◆ Aim of the exercise:
The records below need to come back exactly as they are, pictures omitted.
----
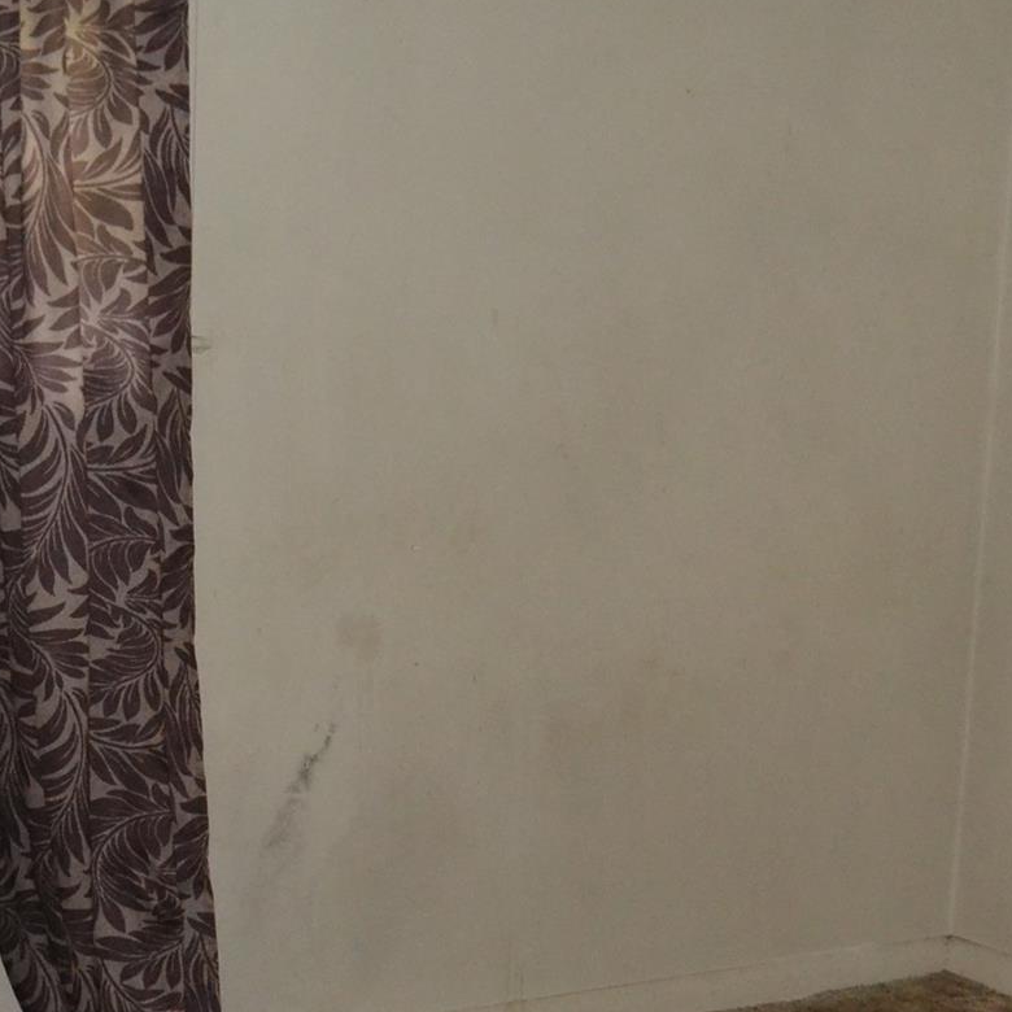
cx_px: 228
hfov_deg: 19.8
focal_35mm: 87
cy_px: 787
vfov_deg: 19.8
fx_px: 2878
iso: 3200
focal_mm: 26
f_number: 4.2
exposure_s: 1/60
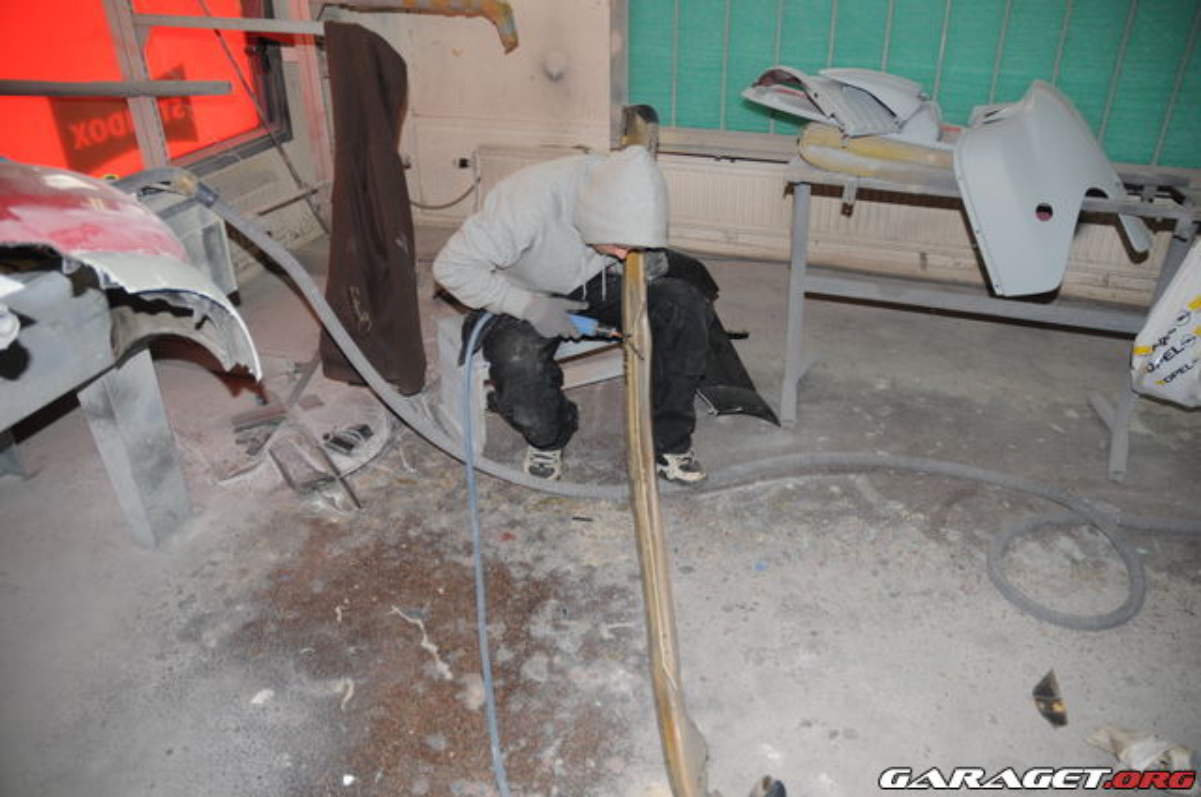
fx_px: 900
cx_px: 600
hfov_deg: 67.4
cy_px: 398
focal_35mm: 27
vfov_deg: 47.8
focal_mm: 18
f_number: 3.5
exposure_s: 1/60
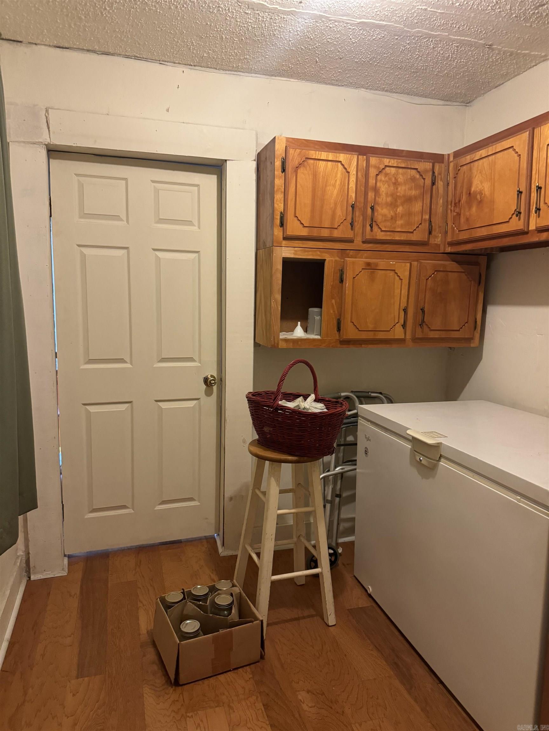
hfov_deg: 56.8
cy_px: 366
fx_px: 508
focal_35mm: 24
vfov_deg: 71.6
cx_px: 274
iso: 500
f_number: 1.78
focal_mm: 6.76
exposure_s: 1/60
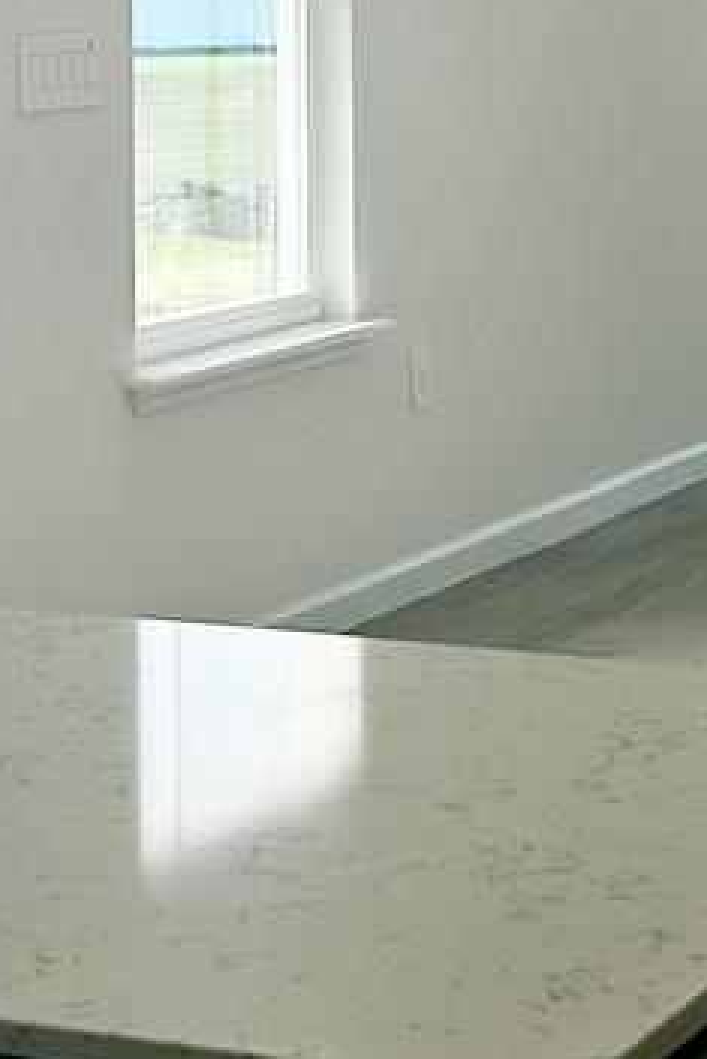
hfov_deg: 11.2
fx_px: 3620
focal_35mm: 123
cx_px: 349
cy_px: -39
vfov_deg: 16.3
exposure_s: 1/567
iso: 50
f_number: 1.5
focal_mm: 5.7
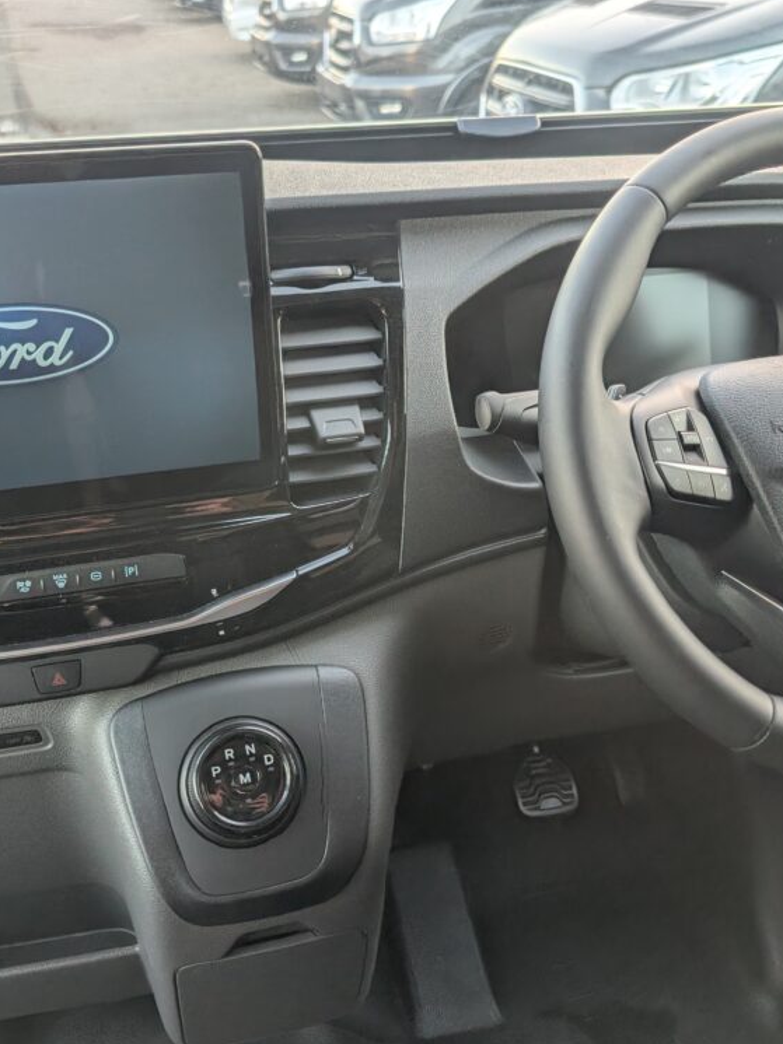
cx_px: 356
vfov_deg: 55.4
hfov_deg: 42.9
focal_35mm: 33
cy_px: 513
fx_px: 996
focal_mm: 6.9
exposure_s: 1/188
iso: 148
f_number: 1.68
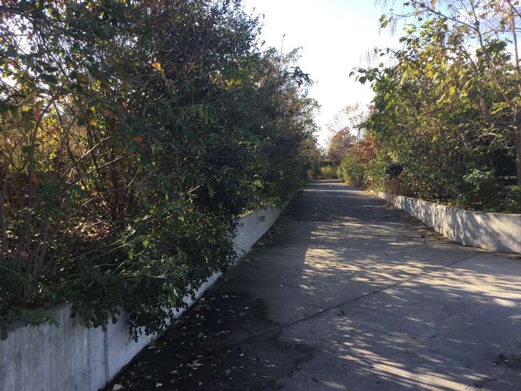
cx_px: 260
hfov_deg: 58.4
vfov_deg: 45.4
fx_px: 467
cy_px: 196
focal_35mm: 31
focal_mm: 3.3
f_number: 2.4
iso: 25
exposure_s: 1/354
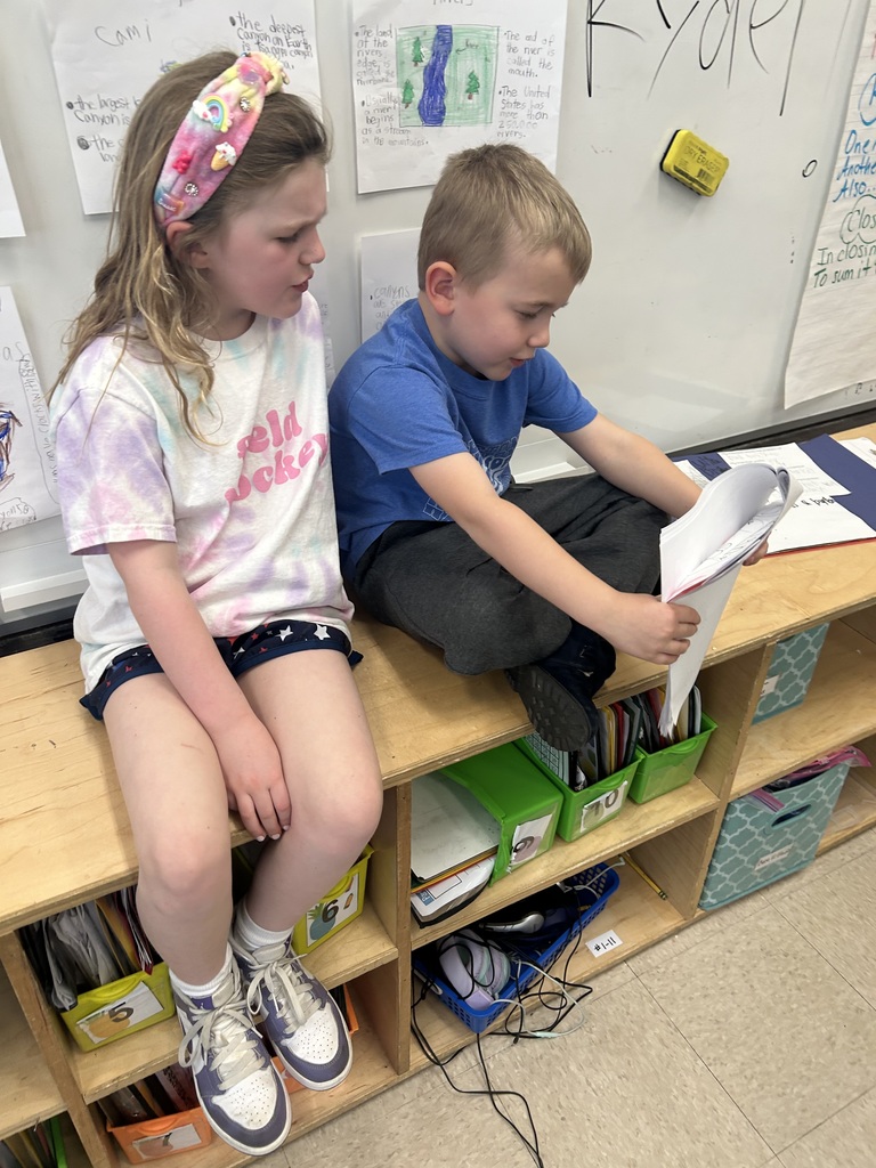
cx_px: 438
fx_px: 877
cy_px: 584
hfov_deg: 53.1
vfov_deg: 67.3
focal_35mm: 26
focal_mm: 5.7
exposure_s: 1/60
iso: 100
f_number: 1.5
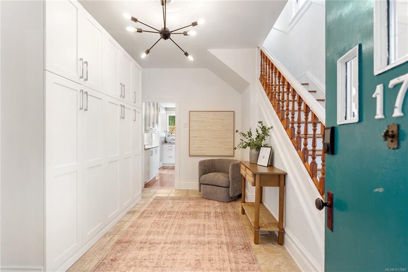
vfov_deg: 73.7
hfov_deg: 96.8
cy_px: 136
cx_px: 204
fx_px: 181
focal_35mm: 16
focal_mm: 16
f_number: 5.6
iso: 400
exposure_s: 1/30
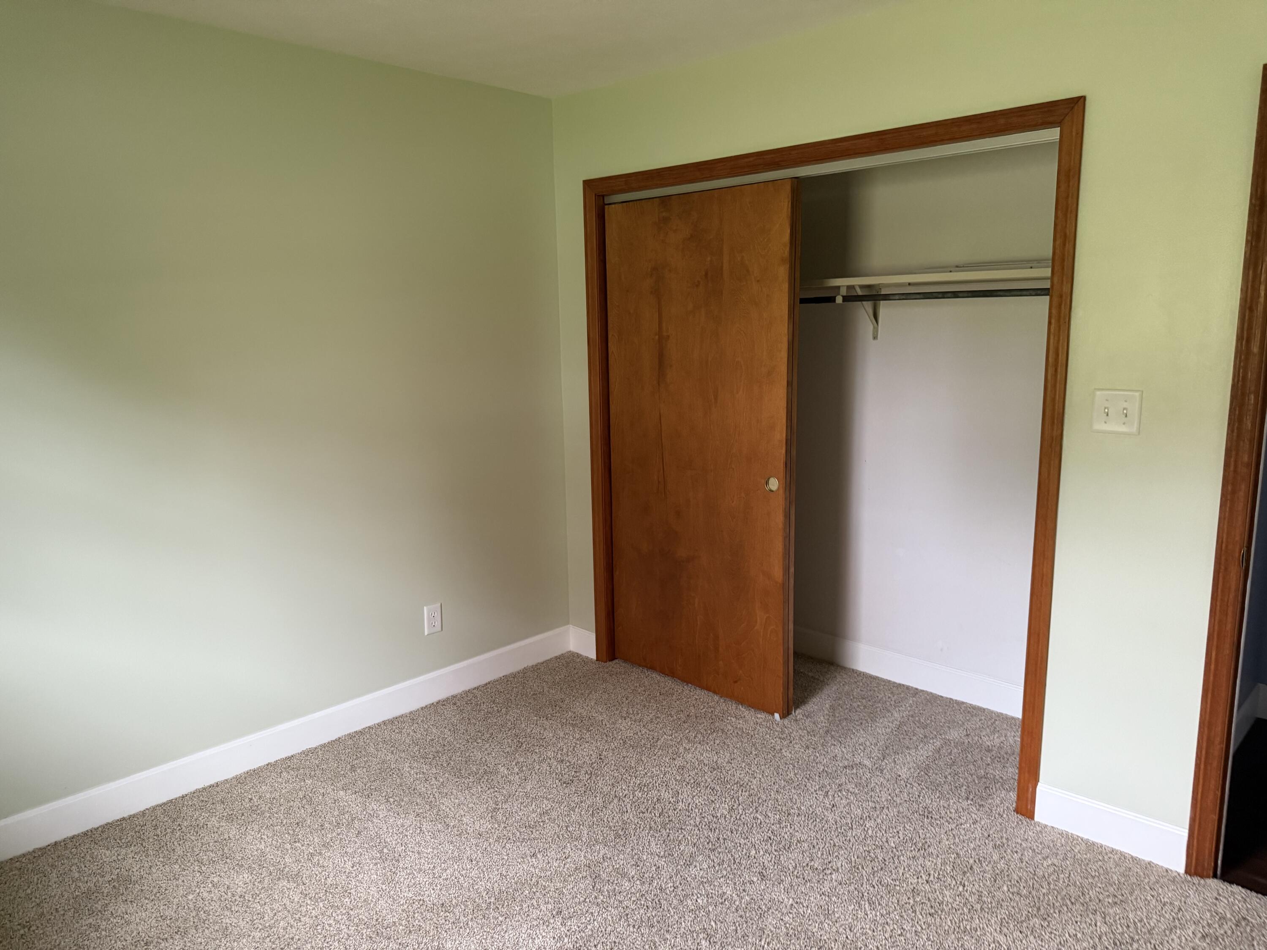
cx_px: 634
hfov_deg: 71.6
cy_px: 475
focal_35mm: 24
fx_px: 878
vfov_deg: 56.8
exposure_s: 1/60
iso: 400
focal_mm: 6.76
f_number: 1.78
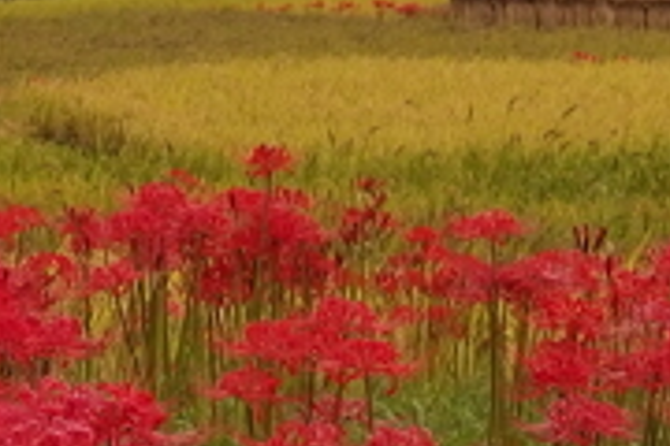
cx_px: 89
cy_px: 7
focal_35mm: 148
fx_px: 2754
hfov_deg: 13.8
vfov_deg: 9.2
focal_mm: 4.7
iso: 100
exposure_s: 1/200
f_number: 2.5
----
◆ Answer to the problem:
cx_px: 228
hfov_deg: 19.8
focal_35mm: 87
cy_px: 787
vfov_deg: 19.8
fx_px: 2878
iso: 3200
focal_mm: 26
f_number: 4.2
exposure_s: 1/60
fx_px: 900
cx_px: 600
hfov_deg: 67.4
cy_px: 398
focal_35mm: 27
vfov_deg: 47.8
focal_mm: 18
f_number: 3.5
exposure_s: 1/60
hfov_deg: 56.8
cy_px: 366
fx_px: 508
focal_35mm: 24
vfov_deg: 71.6
cx_px: 274
iso: 500
f_number: 1.78
focal_mm: 6.76
exposure_s: 1/60
hfov_deg: 11.2
fx_px: 3620
focal_35mm: 123
cx_px: 349
cy_px: -39
vfov_deg: 16.3
exposure_s: 1/567
iso: 50
f_number: 1.5
focal_mm: 5.7
cx_px: 356
vfov_deg: 55.4
hfov_deg: 42.9
focal_35mm: 33
cy_px: 513
fx_px: 996
focal_mm: 6.9
exposure_s: 1/188
iso: 148
f_number: 1.68
cx_px: 260
hfov_deg: 58.4
vfov_deg: 45.4
fx_px: 467
cy_px: 196
focal_35mm: 31
focal_mm: 3.3
f_number: 2.4
iso: 25
exposure_s: 1/354
cx_px: 438
fx_px: 877
cy_px: 584
hfov_deg: 53.1
vfov_deg: 67.3
focal_35mm: 26
focal_mm: 5.7
exposure_s: 1/60
iso: 100
f_number: 1.5
vfov_deg: 73.7
hfov_deg: 96.8
cy_px: 136
cx_px: 204
fx_px: 181
focal_35mm: 16
focal_mm: 16
f_number: 5.6
iso: 400
exposure_s: 1/30
cx_px: 634
hfov_deg: 71.6
cy_px: 475
focal_35mm: 24
fx_px: 878
vfov_deg: 56.8
exposure_s: 1/60
iso: 400
focal_mm: 6.76
f_number: 1.78
cx_px: 89
cy_px: 7
focal_35mm: 148
fx_px: 2754
hfov_deg: 13.8
vfov_deg: 9.2
focal_mm: 4.7
iso: 100
exposure_s: 1/200
f_number: 2.5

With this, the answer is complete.